At a meeting in January, assembly member Kevin Mosher said he’d spoken to SEARHC officials and felt confident in the new home health program. But at the April 9 assembly meeting, Mosher said he’d given the issue some more thought, and decided to co-sponsor a resolution calling for SEARHC to address the community’s concerns with assembly member Tim Pike.
“I have since learned a lot, and have considered all versions of this to the best of my ability as a non-medical care professional,” Mosher said. “This is a soft memo and a soft ordinance. We’re respectfully requesting that SEARHC consider reaching out to the public for genuine involvement to find out what the public really feels and thinks about this.”
In addition to public outreach, the resolution also asks that SEARHC consider reinstating the previous home health program.
10 community members shared testimony on the home health change, including retired physician Connie Kreiss, who said that SEARHC’s current services are not equivalent to what it provided before last fall. And she said SEARHC had not made enough of an effort to engage with the community on the issue- noting a recent Community Health Council meeting that limited public comments on the issue.
“The once-a-year public input mandated by the SEARHC Sitka Community Health Council was…it’s hard to describe it, it was not respectful. It was not adequate,” Kreiss said. “It’s my hope that the resolution may encourage SEARHC administrators to rethink their relationship with citizens to truly engage with the Sitka community.”

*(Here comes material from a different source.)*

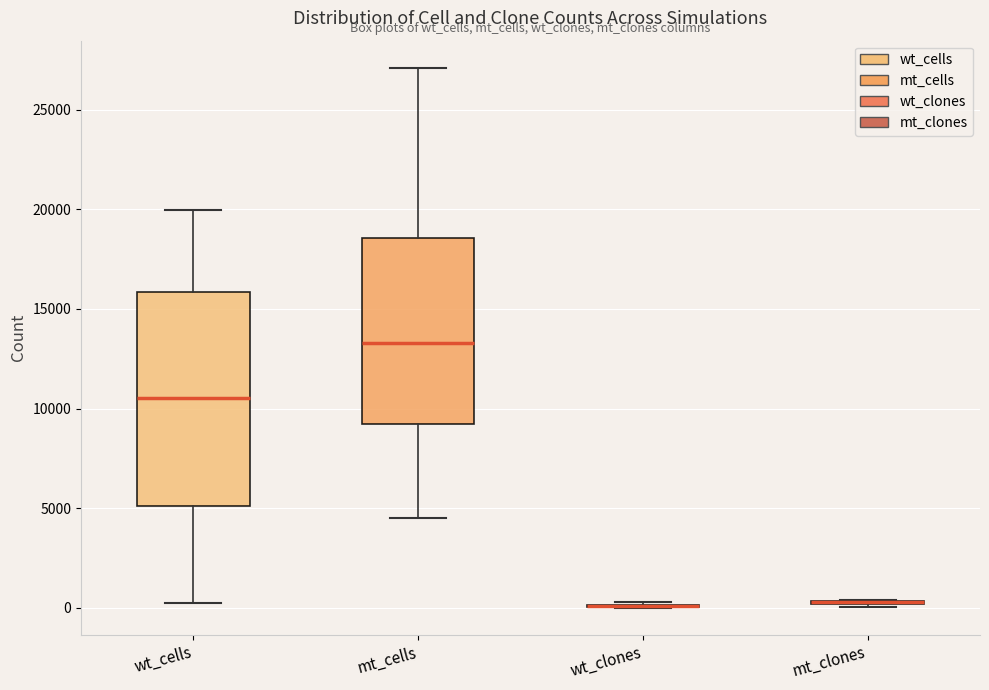

Reading left to right, transcribe this box plot: for each box, give where its median line is, the range the box spans, and where its two whiskers end, as read against the y-axis. The values are not printed on the chart, so give them approximately, as read against the axis.

wt_cells: median 10500, box 5000 to 16000, whiskers 0 to 20000
mt_cells: median 13500, box 9000 to 18500, whiskers 4500 to 27000
wt_clones: box collapsed to a line at 0, whiskers 0 to 500
mt_clones: box collapsed to a line at 500, whiskers 0 to 500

Stephanie Weddel is the local president of the Alaska Native Sisterhood. She said there are currently members of ANS and the Alaska Native Brotherhood who traveled out of town for medical treatment, and haven’t been able to return home due to the lack of services.
“My husband and I experienced this with a couple that we were friends with just last month who ended up being in Anchorage for more than a month for health care because they could not come home due to the care that was needed,” Weddel said. “And it was simple care that they could have gotten from home health care, but it wasn’t available here.”
Peter Karras Jr. is the president of the local ANB chapter, and he echoed Weddell’s concerns.
“This isn’t something that’s just gonna go away,” Karras said. “I’m here in favor of ‘a squeaky wheel gets oiled.’ So I think if we say things loud enough, often enough, SEARHC will hear.”
“If it was around, I’d probably be using it for my mother right now,” said assembly member Thor Christianson. “She’s 89 years old and got pretty good dementia, and she could use it, [it’s] not there, and I think that this is something that we very much need here. And I hope our little resolution makes a difference.”
And assembly member JJ Carlson felt that the resolution said a lot in very few words.
“We respectfully request that SEARHC considers reestablishing a Medicare-certified home healthcare department by convening and engaging the public. We’ve recognized that SEARHC is independent, but desire that SEARHC seeks out genuine public engagement,” Carlson read aloud from the resolution. “There’s a lot in those two sentences there, and I’m fully behind asking them to do exactly that.”
The assembly unanimously passed the resolution. KCAW reached out to SEARHC for comment on the resolution, but did not receive a response by press time.